Modulating cysteine metabolism to induce cell death in small cell lung cancer

SUMMARY Small cell lung cancer (SCLC) is a fatal form of lung cancer whose development is closely associated with tobacco smoking. Patients with SCLC have a median overall survival of only 8-10 months after initial diagnosis. SCLC development is frequently associated with mutations in TP53 (p53), RB, and related tumor suppressor

genes that govern transit through the cell cycle. Disruption of these genes leads to small, rapidly dividing cells. Despite identical mutations, SCLC cells can adopt one of several distinct transcriptional/epigenetic states, including neuroendocrine and non-neuroendocrine states. How these cell states differ is poorly understood. It is

also unclear how best to induce cell death in different SCLC cell states. In this research, we focus on the unique metabolism of SCLC cells to identify new and exploitable vulnerabilities that can be used to kill SCLC cells. In preliminary RNA sequencing and mass spectrometry-based metabolomics studies we find that SCLC

metabolism is cell state-dependent. Our results pinpoint a cell-state-specific role for cystine/cysteine (Cys) metabolism in SCLC biology. We find that both neuroendocrine and non-neuroendocrine SCLC cells require Cys to proliferate. In the absence of Cys, non-neuroendocrine cells stop dividing whereas neuroendocrine cells die.

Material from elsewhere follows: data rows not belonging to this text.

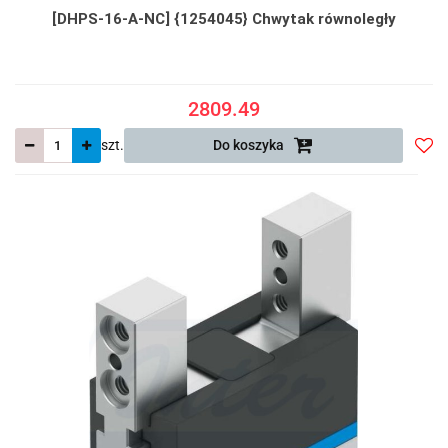
[DHPS-16-A-NC] {1254045} Chwytak równoległy
2809.49
szt.
Do koszyka
Do
prze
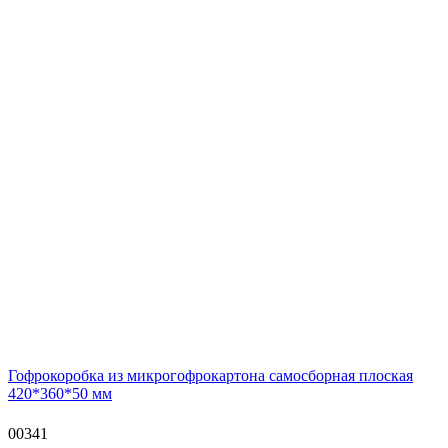
Гофрокоробка из микрогофрокартона самосборная плоская
420*360*50 мм
00341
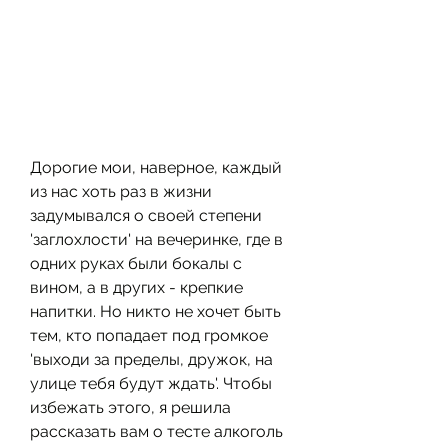
Дорогие мои, наверное, каждый 
из нас хоть раз в жизни 
задумывался о своей степени 
'заглохлости' на вечеринке, где в 
одних руках были бокалы с 
вином, а в других - крепкие 
напитки. Но никто не хочет быть 
тем, кто попадает под громкое 
'выходи за пределы, дружок, на 
улице тебя будут ждать'. Чтобы 
избежать этого, я решила 
рассказать вам о тесте алкоголь 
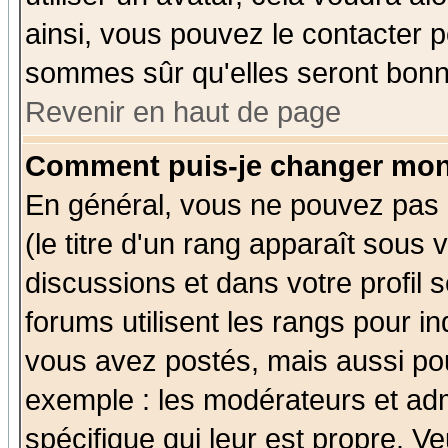
ainsi, vous pouvez le contacter 
sommes sûr qu'elles seront bonn
Revenir en haut de page
Comment puis-je changer mon
En général, vous ne pouvez pas d
(le titre d'un rang apparaît sous 
discussions et dans votre profil s
forums utilisent les rangs pour 
vous avez postés, mais aussi pour 
exemple : les modérateurs et adm
spécifique qui leur est propre. Ve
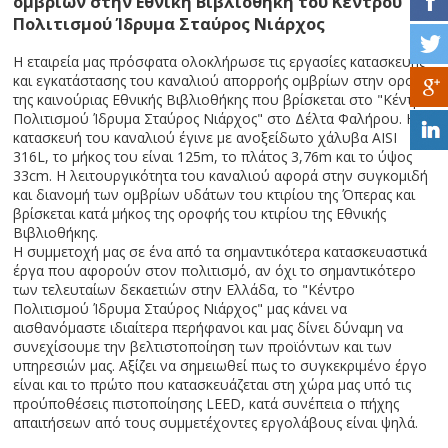
ομβρίων στην Εθνική Βιβλιοθήκη του Κέντρου
Πολιτισμού Ίδρυμα Σταύρος Νιάρχος
Η εταιρεία μας πρόσφατα ολοκλήρωσε τις εργασίες κατασκευής
και εγκατάστασης του καναλιού απορροής ομβρίων στην οροφή
της καινούριας Εθνικής Βιβλιοθήκης που βρίσκεται στο "Κέντρο
Πολιτισμού Ίδρυμα Σταύρος Νιάρχος" στο Δέλτα Φαλήρου. Η
κατασκευή του καναλιού έγινε με ανοξείδωτο χάλυβα AISI
316L, το μήκος του είναι 125m, το πλάτος 3,76m και το ύψος
33cm. Η λειτουργικότητα του καναλιού αφορά στην συγκομιδή
και διανομή των ομβρίων υδάτων του κτιρίου της Όπερας και
βρίσκεται κατά μήκος της οροφής του κτιρίου της Εθνικής
Βιβλιοθήκης.
Η συμμετοχή μας σε ένα από τα σημαντικότερα κατασκευαστικά
έργα που αφορούν στον πολιτισμό, αν όχι το σημαντικότερο
των τελευταίων δεκαετιών στην Ελλάδα, το "Κέντρο
Πολιτισμού Ίδρυμα Σταύρος Νιάρχος" μας κάνει να
αισθανόμαστε ιδιαίτερα περήφανοι και μας δίνει δύναμη να
συνεχίσουμε την βελτιστοποίηση των προϊόντων και των
υπηρεσιών μας. Αξίζει να σημειωθεί πως το συγκεκριμένο έργο
είναι και το πρώτο που κατασκευάζεται στη χώρα μας υπό τις
προύποθέσεις πιστοποίησης LEED, κατά συνέπεια ο πήχης
απαιτήσεων από τους συμμετέχοντες εργολάβους είναι ψηλά.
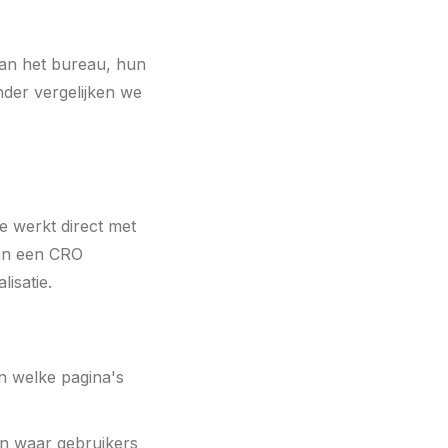
an het bureau, hun
nder vergelijken we
e werkt direct met
van een CRO
lisatie.
n welke pagina's
ien waar gebruikers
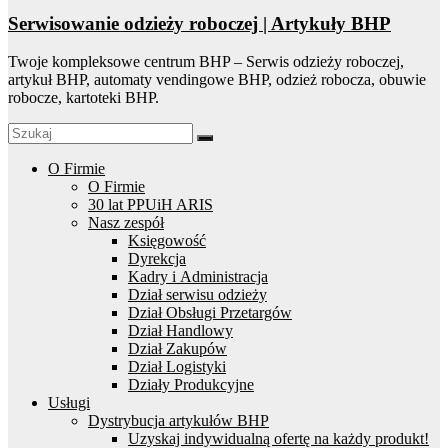
Serwisowanie odzieży roboczej | Artykuły BHP
Twoje kompleksowe centrum BHP – Serwis odzieży roboczej,
artykuł BHP, automaty vendingowe BHP, odzież robocza, obuwie
robocze, kartoteki BHP.
O Firmie
O Firmie
30 lat PPUiH ARIS
Nasz zespół
Księgowość
Dyrekcja
Kadry i Administracja
Dział serwisu odzieży
Dział Obsługi Przetargów
Dział Handlowy
Dział Zakupów
Dział Logistyki
Działy Produkcyjne
Usługi
Dystrybucja artykułów BHP
Uzyskaj indywidualną ofertę na każdy produkt!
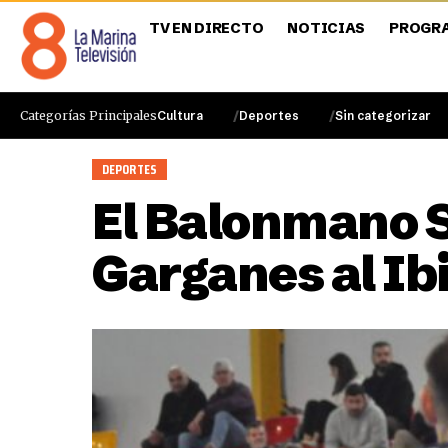
TV EN DIRECTO
NOTICIAS
PROGR
Categorías Principales
Cultura
Deportes
Sin categorizar
DEPORTES
El Balonmano 
Garganes al Ib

Intriguingly, cell death responses are also cell state-dependent: ASCL1high neuroendocrine cells primarily die from apoptosis while NEUROD1high neuroendocrine cells die from ferroptosis. These findings suggest cell state- specific differences in SCLC metabolism may regulate distinct sensitivities to apoptotic versus non-apoptotic cell

death. In this research, we will determine how Cys deprivation triggers cell state-specific lethal mechanisms in SCLC cells. We propose three Specific Aims. We will first determine how distinct neuroendocrine cell states dictate the choice to die by apoptosis versus ferroptosis, focusing on the role of the GCN2/ATF4 amino acid sensing

pathway and polyunsaturated phospholipid metabolism. Next, we will determine how the Notch and the NRF2 signaling pathways govern the responses of neuroendocrine versus non-neuroendocrine cell states to Cys deprivation. Finally, we will develop a novel Cys-degrading enzyme therapy that selectively targets SCLC cells

to induce cell death by recognizing specific cell surface antigens. These studies will test our central hypothesis, which is that Cys metabolism represent a novel targetable vulnerability for SCLC. Altogether, this research will unveil novel links between cell state, metabolism, and cell death in SCLC. Ultimately, we aim to show how

targeting this metabolic network could lead to new treatments for this devastating disease.